Banks warned the broad drafting of the legislation that equity capital raisings and dividend reinvestment plans could be “deemed unfrankable”, despite the activity being required to meet the banking regulator’s capital rules to make the big lenders “unquestionably strong”.
Moreover, fast-growing companies reinvesting profits into investment and not immediately paying out dividends could be disadvantaged because they don’t have a track record of consistently paying shareholders.
While the Labor-led Senate committee recommended the bulk of the changes proceed, it suggested the Treasury bill be refined to respond to industry feedback that the capital raising measure could inadvertently hit some companies.
The Senate committee, chaired by Labor’s Jess Walsh, in a report on Friday said the government should “clarify” the legislation “to ensure it appropriately targets the identified behaviour and addresses feedback provided to the committee”.
Labor’s proposed changes are more modest than its far bigger proposed crackdown on $11.4 billion of refundable franking credits that contributed to its 2019 election loss.
A dissenting report led by deputy chair and Liberal senator Andrew Bragg said Labor had broken an election promise not to touch dividend imputation.
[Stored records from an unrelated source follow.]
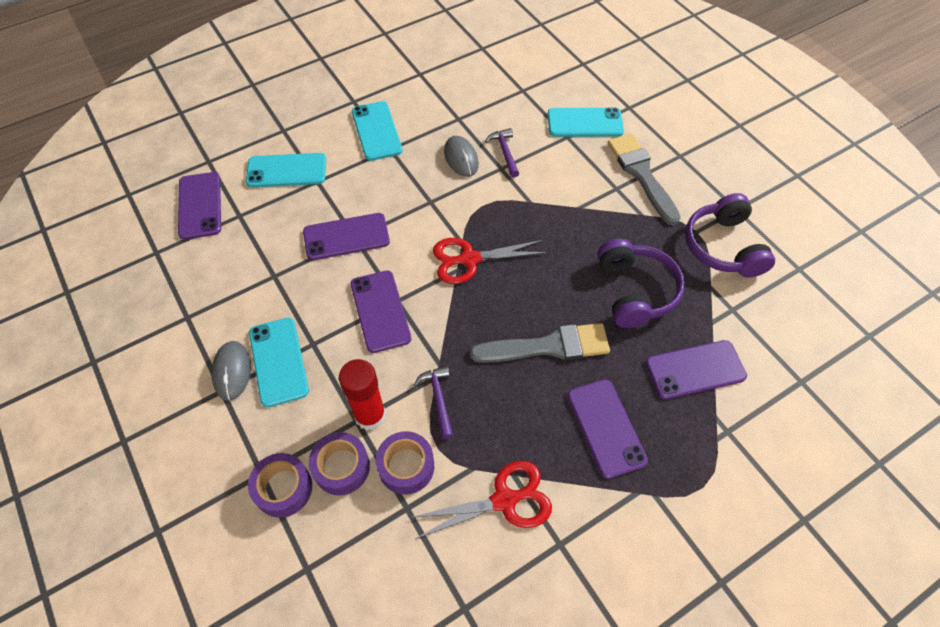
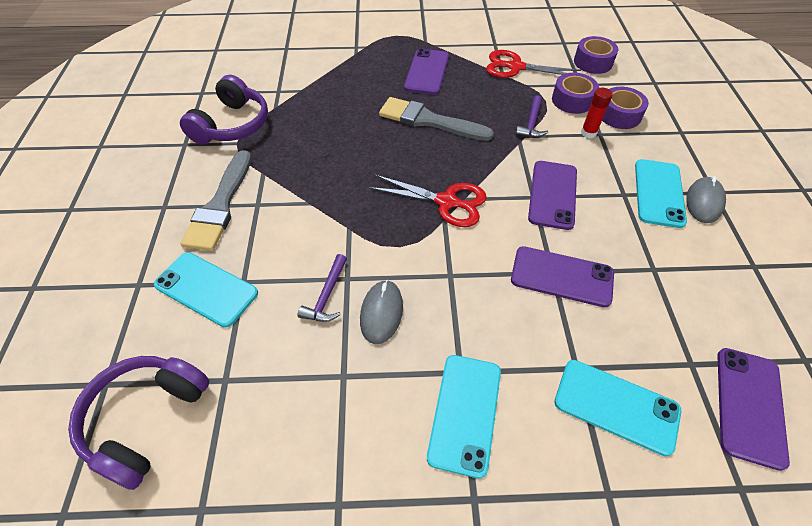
camera: 150 degrees left, 5 degrees down
(283, 488) = (665, 119): purple tape -> purple tape (593, 62)
(370, 415) = (588, 133): red glue stick -> red glue stick, size x0.62
(635, 291) = (331, 126): purple headphones -> purple headphones (146, 420)
(695, 369) = (342, 74): purple phone -> none

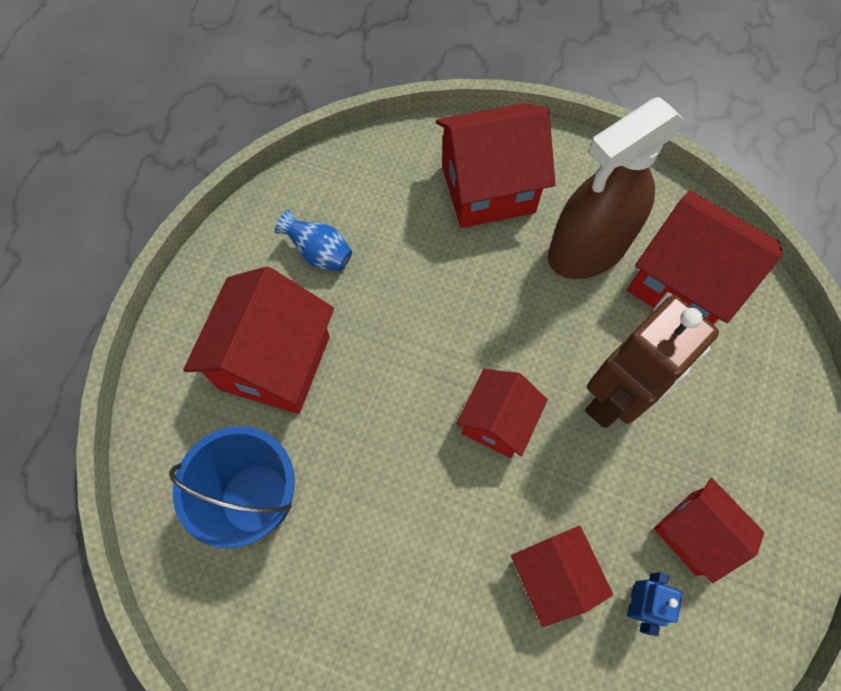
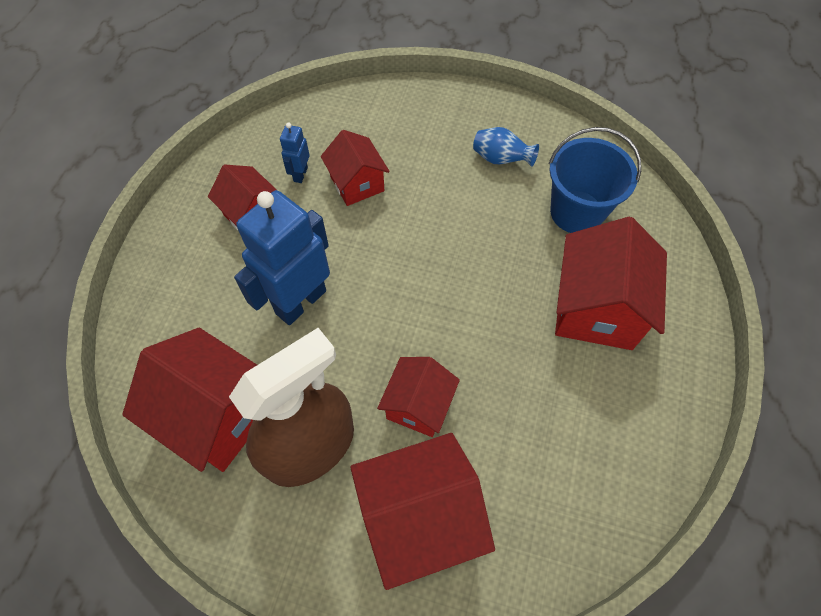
camera: 175 degrees right, 5 degrees down
(319, 254) = (587, 417): blue vase -> blue vase (500, 159)
(497, 422) = (399, 277): red house -> red house (418, 405)
(613, 399) = (300, 302): brown robot -> blue robot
Senator Bragg said the proposed changes would advantage large companies over small companies, force companies to take on more debt instead of equity and Treasury’s revenue costing was not reliable.
“There is no problem in the market to solve and it will damage the franking system because the test is so poorly drafted,” Senator Bragg said.
Mr Jones called on the Senate to pass the reforms to prevent “abuse” of franking credits, and also to strengthen the powers of the Tax Practitioners Board also included in the legislation.
“The government will consider the committee’s recommendation to clarify the capital raising measure to ensure it appropriately targets the right behaviour,” he said.
“We welcome both industry and the committee’s strong support for Labor’s off-market share buyback measure and support for the government’s reforms to the Tax Practitioners Board.”
Geoff Wilson, of Wilson Asset Management, said he was pleased the Senate had acknowledged changes to the capital raising proposal were required, but the measure should be “abolished” entirely to avoid unintended consequences.
“There was never any doubt that this piece of proposed legislation was flawed, and following a thorough analysis and evidence given by experts, the Senate Economics Committee clearly agrees that it needs to be clarified,” he said.
“I hope now that the government thinks twice about legislating before considering the significant unintended consequences tinkering with the Australian franking system will have on Australian companies, Australian shareholders, and the Australian economy.”
Mr Jones said the accompanying Tax Practitioners Board changes were overdue and delayed by the Coalition for years in government.
“They will strengthen the TPB, and help it better respond to rogue tax agents like we’ve seen with PwC,” Mr Jones said.
The government in September proposed stopping companies paying shareholders fully franked dividends that are funded by capital raisings after the Australian Taxation Office raised concerns following a Tabcorp transaction in 2015.
The measure, estimated by Treasury to save the budget a modest $10 million a year, was originally proposed by Scott Morrison as treasurer in 2016 but was never followed through.
Separately, the government in the October budget proposed closing a loophole used by some of Australia’s largest companies to “stream” franked dividends to low-tax shareholders such as superannuation funds.
The integrity measure would align the tax treatment of off-market share buybacks undertaken by listed public companies with the treatment of on-market share buybacks.
For more than a decade, big companies have been buying back their shares from shareholders off-market, often at a discount to the sharemarket price.
The companies have compensated the investors for the price shortfall by streaming franking credits as a large portion of a dividend and capital return to shareholders.
The strategy is, in effect, a capital return, dressed up as a franked dividend, enabled by a share buyback.
About 32 listed companies have completed 47 such transactions since 2006-07, according to Treasury. These include BHP, Rio Tinto, Commonwealth Bank, Westpac, Woolworths, JB Hi-Fi, Metcash and Caltex.
Some off-market share buybacks have been as high as between $6 billion and $8 billion, and some companies have resorted to this several times.